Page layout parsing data
:::

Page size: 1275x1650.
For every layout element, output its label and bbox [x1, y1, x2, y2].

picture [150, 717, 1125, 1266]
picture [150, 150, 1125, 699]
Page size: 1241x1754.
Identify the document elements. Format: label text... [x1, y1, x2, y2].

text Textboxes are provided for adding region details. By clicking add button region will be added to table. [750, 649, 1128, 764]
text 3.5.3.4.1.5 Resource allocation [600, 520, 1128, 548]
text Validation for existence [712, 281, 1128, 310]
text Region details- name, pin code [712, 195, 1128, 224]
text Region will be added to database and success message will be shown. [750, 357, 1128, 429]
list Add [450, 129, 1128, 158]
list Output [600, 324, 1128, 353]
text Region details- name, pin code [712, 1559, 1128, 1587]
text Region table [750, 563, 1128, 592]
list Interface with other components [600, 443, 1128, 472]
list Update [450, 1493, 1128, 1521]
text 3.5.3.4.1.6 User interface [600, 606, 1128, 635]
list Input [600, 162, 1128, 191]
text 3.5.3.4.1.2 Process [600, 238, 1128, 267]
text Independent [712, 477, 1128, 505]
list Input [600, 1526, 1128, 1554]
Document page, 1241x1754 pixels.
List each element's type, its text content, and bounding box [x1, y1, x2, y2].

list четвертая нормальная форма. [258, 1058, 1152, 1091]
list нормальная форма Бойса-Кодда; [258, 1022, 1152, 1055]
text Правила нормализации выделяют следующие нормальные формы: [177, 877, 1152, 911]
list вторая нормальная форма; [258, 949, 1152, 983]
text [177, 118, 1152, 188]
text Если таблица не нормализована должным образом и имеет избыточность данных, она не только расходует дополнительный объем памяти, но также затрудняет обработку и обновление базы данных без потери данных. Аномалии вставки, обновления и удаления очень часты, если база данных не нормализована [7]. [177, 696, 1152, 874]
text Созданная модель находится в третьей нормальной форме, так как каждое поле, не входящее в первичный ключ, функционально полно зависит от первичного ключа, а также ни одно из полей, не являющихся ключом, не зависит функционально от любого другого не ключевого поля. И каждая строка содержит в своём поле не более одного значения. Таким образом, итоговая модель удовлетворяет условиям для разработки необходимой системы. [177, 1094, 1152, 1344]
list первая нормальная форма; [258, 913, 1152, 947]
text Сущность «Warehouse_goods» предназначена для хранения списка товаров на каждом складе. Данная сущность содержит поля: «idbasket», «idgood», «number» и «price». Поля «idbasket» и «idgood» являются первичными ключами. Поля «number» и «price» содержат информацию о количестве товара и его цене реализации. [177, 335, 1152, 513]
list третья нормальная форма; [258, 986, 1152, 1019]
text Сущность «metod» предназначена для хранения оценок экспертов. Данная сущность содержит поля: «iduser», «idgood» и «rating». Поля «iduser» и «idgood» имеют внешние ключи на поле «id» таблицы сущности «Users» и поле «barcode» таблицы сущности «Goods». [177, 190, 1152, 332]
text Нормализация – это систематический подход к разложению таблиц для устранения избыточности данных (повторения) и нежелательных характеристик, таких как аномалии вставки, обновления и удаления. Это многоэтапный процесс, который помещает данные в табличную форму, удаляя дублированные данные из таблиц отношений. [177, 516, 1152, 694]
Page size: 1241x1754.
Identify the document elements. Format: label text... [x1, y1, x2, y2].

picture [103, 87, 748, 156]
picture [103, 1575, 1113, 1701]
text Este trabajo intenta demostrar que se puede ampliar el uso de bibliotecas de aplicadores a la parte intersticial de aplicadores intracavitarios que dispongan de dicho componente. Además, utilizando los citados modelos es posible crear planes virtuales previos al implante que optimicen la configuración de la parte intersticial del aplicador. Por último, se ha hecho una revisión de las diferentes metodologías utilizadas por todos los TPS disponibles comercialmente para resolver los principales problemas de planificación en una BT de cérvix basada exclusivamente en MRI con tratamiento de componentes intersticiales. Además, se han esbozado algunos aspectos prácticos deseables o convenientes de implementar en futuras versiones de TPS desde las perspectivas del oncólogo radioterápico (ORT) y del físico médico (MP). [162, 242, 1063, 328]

:::

WORK ITEM:
Each line above is to be set down again verbatim.

SOLUTION FOR THIS EXERCISE:
Page size: 1275x1650.
For every layout element, output its label and bbox [x1, y1, x2, y2].

picture [150, 717, 1125, 1266]
picture [150, 150, 1125, 699]
Page size: 1241x1754.
Identify the document elements. Format: label text... [x1, y1, x2, y2].

text Textboxes are provided for adding region details. By clicking add button region will be added to table. [750, 649, 1128, 764]
text 3.5.3.4.1.5 Resource allocation [600, 520, 1128, 548]
text Validation for existence [712, 281, 1128, 310]
text Region details- name, pin code [712, 195, 1128, 224]
text Region will be added to database and success message will be shown. [750, 357, 1128, 429]
list Add [450, 129, 1128, 158]
list Output [600, 324, 1128, 353]
text Region details- name, pin code [712, 1559, 1128, 1587]
text Region table [750, 563, 1128, 592]
list Interface with other components [600, 443, 1128, 472]
list Update [450, 1493, 1128, 1521]
text 3.5.3.4.1.6 User interface [600, 606, 1128, 635]
list Input [600, 162, 1128, 191]
text 3.5.3.4.1.2 Process [600, 238, 1128, 267]
text Independent [712, 477, 1128, 505]
list Input [600, 1526, 1128, 1554]
Document page, 1241x1754 pixels.
List each element's type, its text content, and bounding box [x1, y1, x2, y2].

list четвертая нормальная форма. [258, 1058, 1152, 1091]
list нормальная форма Бойса-Кодда; [258, 1022, 1152, 1055]
text Правила нормализации выделяют следующие нормальные формы: [177, 877, 1152, 911]
list вторая нормальная форма; [258, 949, 1152, 983]
text [177, 118, 1152, 188]
text Если таблица не нормализована должным образом и имеет избыточность данных, она не только расходует дополнительный объем памяти, но также затрудняет обработку и обновление базы данных без потери данных. Аномалии вставки, обновления и удаления очень часты, если база данных не нормализована [7]. [177, 696, 1152, 874]
text Созданная модель находится в третьей нормальной форме, так как каждое поле, не входящее в первичный ключ, функционально полно зависит от первичного ключа, а также ни одно из полей, не являющихся ключом, не зависит функционально от любого другого не ключевого поля. И каждая строка содержит в своём поле не более одного значения. Таким образом, итоговая модель удовлетворяет условиям для разработки необходимой системы. [177, 1094, 1152, 1344]
list первая нормальная форма; [258, 913, 1152, 947]
text Сущность «Warehouse_goods» предназначена для хранения списка товаров на каждом складе. Данная сущность содержит поля: «idbasket», «idgood», «number» и «price». Поля «idbasket» и «idgood» являются первичными ключами. Поля «number» и «price» содержат информацию о количестве товара и его цене реализации. [177, 335, 1152, 513]
list третья нормальная форма; [258, 986, 1152, 1019]
text Сущность «metod» предназначена для хранения оценок экспертов. Данная сущность содержит поля: «iduser», «idgood» и «rating». Поля «iduser» и «idgood» имеют внешние ключи на поле «id» таблицы сущности «Users» и поле «barcode» таблицы сущности «Goods». [177, 190, 1152, 332]
text Нормализация – это систематический подход к разложению таблиц для устранения избыточности данных (повторения) и нежелательных характеристик, таких как аномалии вставки, обновления и удаления. Это многоэтапный процесс, который помещает данные в табличную форму, удаляя дублированные данные из таблиц отношений. [177, 516, 1152, 694]
Page size: 1241x1754.
Identify the document elements. Format: label text... [x1, y1, x2, y2].

picture [103, 87, 748, 156]
picture [103, 1575, 1113, 1701]
text Este trabajo intenta demostrar que se puede ampliar el uso de bibliotecas de aplicadores a la parte intersticial de aplicadores intracavitarios que dispongan de dicho componente. Además, utilizando los citados modelos es posible crear planes virtuales previos al implante que optimicen la configuración de la parte intersticial del aplicador. Por último, se ha hecho una revisión de las diferentes metodologías utilizadas por todos los TPS disponibles comercialmente para resolver los principales problemas de planificación en una BT de cérvix basada exclusivamente en MRI con tratamiento de componentes intersticiales. Además, se han esbozado algunos aspectos prácticos deseables o convenientes de implementar en futuras versiones de TPS desde las perspectivas del oncólogo radioterápico (ORT) y del físico médico (MP). [162, 242, 1063, 328]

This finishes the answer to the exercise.